#### TASK DIRECTIONS:
Please reproduce the items starting at the beginning of the items and ending at the line that contains "Tile 4 of 4", substituting "catalog" for "catalogue" and leaving everything else unchanged.

# START OF GIVEN RECORDS

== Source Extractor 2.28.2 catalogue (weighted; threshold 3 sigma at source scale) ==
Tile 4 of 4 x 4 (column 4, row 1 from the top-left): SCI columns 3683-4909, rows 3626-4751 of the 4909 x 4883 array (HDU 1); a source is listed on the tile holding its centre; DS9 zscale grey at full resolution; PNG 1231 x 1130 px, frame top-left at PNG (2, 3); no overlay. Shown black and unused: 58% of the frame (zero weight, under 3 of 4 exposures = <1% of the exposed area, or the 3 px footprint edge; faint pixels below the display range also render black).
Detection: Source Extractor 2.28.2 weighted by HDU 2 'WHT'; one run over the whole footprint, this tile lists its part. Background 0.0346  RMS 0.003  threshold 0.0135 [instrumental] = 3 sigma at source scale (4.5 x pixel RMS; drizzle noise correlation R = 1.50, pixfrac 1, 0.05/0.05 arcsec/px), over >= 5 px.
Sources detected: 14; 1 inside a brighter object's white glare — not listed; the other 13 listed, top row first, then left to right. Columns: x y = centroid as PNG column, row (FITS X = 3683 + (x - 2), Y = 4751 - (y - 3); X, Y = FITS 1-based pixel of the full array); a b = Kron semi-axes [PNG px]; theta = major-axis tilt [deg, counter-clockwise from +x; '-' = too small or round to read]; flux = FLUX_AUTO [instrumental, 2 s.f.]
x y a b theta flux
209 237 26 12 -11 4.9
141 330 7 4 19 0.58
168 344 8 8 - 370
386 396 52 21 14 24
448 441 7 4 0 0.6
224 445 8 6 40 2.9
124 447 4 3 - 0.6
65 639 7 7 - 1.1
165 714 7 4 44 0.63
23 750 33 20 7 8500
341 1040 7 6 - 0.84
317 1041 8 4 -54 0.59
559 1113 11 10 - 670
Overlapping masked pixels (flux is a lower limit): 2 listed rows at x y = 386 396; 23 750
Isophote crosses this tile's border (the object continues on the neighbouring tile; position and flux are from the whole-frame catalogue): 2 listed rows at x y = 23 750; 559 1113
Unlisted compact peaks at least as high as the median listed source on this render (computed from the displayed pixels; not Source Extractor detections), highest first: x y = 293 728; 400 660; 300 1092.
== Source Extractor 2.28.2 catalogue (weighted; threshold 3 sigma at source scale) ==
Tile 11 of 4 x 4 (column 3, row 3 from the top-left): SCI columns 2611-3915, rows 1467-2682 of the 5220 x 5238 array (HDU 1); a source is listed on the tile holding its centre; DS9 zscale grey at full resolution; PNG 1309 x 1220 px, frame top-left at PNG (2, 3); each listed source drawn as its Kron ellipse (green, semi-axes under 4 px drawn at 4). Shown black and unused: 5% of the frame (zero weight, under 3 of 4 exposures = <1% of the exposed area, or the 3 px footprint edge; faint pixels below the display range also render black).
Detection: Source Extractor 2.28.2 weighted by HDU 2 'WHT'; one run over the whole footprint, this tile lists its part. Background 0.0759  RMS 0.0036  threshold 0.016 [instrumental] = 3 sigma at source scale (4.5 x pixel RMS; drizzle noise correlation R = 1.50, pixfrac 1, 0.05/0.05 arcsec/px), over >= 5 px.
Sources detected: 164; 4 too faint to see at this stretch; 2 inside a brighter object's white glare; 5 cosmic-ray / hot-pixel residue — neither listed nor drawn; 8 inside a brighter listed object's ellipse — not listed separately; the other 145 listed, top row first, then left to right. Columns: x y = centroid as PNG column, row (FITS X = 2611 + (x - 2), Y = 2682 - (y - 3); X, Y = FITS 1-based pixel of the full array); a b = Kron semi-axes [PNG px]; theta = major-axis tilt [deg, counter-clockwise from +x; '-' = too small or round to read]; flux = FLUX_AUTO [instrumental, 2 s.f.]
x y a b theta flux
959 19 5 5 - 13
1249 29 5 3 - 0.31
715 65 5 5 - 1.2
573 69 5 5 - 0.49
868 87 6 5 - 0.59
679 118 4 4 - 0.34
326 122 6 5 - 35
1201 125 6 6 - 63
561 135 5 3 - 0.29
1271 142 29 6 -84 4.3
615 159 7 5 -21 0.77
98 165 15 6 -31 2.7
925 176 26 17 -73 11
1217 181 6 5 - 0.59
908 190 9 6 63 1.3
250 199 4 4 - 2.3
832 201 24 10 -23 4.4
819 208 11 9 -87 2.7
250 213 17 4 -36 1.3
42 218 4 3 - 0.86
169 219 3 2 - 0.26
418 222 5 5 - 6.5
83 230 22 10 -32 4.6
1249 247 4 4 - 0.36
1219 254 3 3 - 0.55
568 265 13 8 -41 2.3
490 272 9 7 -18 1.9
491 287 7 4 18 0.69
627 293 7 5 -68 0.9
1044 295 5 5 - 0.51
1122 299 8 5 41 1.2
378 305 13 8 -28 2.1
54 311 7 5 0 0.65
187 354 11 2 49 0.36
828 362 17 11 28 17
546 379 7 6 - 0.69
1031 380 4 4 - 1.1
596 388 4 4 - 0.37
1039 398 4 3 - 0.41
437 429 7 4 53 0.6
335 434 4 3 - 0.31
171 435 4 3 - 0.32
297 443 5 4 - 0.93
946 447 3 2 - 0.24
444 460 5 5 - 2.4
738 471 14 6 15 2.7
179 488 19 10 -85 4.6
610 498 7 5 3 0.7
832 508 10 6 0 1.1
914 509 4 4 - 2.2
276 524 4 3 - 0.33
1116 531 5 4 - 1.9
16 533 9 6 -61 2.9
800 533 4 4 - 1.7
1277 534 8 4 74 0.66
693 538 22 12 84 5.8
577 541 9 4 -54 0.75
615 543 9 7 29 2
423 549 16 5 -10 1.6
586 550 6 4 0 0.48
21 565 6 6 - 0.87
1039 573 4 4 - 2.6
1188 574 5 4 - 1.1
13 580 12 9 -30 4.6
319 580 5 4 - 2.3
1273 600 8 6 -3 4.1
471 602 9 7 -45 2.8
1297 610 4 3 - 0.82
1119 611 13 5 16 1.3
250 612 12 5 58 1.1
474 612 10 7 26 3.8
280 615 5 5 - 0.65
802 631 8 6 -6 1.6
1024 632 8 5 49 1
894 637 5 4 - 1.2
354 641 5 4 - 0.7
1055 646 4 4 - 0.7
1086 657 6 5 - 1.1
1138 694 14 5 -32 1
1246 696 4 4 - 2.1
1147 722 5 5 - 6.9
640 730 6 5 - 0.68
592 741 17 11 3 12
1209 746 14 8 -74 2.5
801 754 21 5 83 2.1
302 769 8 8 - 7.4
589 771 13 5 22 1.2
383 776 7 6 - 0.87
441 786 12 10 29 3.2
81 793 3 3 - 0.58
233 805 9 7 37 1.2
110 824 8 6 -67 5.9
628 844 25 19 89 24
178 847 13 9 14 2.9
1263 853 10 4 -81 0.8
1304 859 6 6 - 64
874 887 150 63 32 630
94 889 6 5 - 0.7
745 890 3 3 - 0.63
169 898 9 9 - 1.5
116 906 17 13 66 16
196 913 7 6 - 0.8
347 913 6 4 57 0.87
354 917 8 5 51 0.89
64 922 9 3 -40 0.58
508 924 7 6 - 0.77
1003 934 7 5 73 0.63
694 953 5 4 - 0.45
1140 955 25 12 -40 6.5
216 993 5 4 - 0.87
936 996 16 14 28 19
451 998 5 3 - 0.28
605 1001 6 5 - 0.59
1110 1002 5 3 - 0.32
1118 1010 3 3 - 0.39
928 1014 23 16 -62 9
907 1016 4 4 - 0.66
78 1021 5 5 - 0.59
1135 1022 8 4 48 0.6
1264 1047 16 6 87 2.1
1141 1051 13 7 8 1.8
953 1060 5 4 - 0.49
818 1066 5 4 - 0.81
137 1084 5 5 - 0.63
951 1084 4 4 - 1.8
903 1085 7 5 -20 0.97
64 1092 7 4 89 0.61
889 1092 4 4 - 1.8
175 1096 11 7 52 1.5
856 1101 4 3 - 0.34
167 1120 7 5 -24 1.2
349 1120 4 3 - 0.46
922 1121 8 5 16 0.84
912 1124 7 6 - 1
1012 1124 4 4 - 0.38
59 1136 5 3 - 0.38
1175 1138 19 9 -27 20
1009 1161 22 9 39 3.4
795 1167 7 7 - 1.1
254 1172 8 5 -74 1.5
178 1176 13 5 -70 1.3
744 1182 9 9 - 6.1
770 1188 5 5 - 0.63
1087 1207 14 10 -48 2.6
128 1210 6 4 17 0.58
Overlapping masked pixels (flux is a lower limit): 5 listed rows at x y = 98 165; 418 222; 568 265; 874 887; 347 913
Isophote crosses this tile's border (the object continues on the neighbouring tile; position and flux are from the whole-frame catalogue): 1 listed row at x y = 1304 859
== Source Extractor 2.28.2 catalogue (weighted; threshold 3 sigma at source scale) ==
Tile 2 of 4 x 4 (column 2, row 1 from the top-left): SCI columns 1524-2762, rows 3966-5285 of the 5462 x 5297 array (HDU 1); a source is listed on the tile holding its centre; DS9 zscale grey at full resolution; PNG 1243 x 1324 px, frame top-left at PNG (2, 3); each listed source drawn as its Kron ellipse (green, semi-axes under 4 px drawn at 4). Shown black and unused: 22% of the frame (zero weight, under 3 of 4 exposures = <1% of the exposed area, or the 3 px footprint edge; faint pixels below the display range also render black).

# END OF GIVEN RECORDS

#### EXERCISE RESPONSE:
== Source Extractor 2.28.2 catalog (weighted; threshold 3 sigma at source scale) ==
Tile 4 of 4 x 4 (column 4, row 1 from the top-left): SCI columns 3683-4909, rows 3626-4751 of the 4909 x 4883 array (HDU 1); a source is listed on the tile holding its centre; DS9 zscale grey at full resolution; PNG 1231 x 1130 px, frame top-left at PNG (2, 3); no overlay. Shown black and unused: 58% of the frame (zero weight, under 3 of 4 exposures = <1% of the exposed area, or the 3 px footprint edge; faint pixels below the display range also render black).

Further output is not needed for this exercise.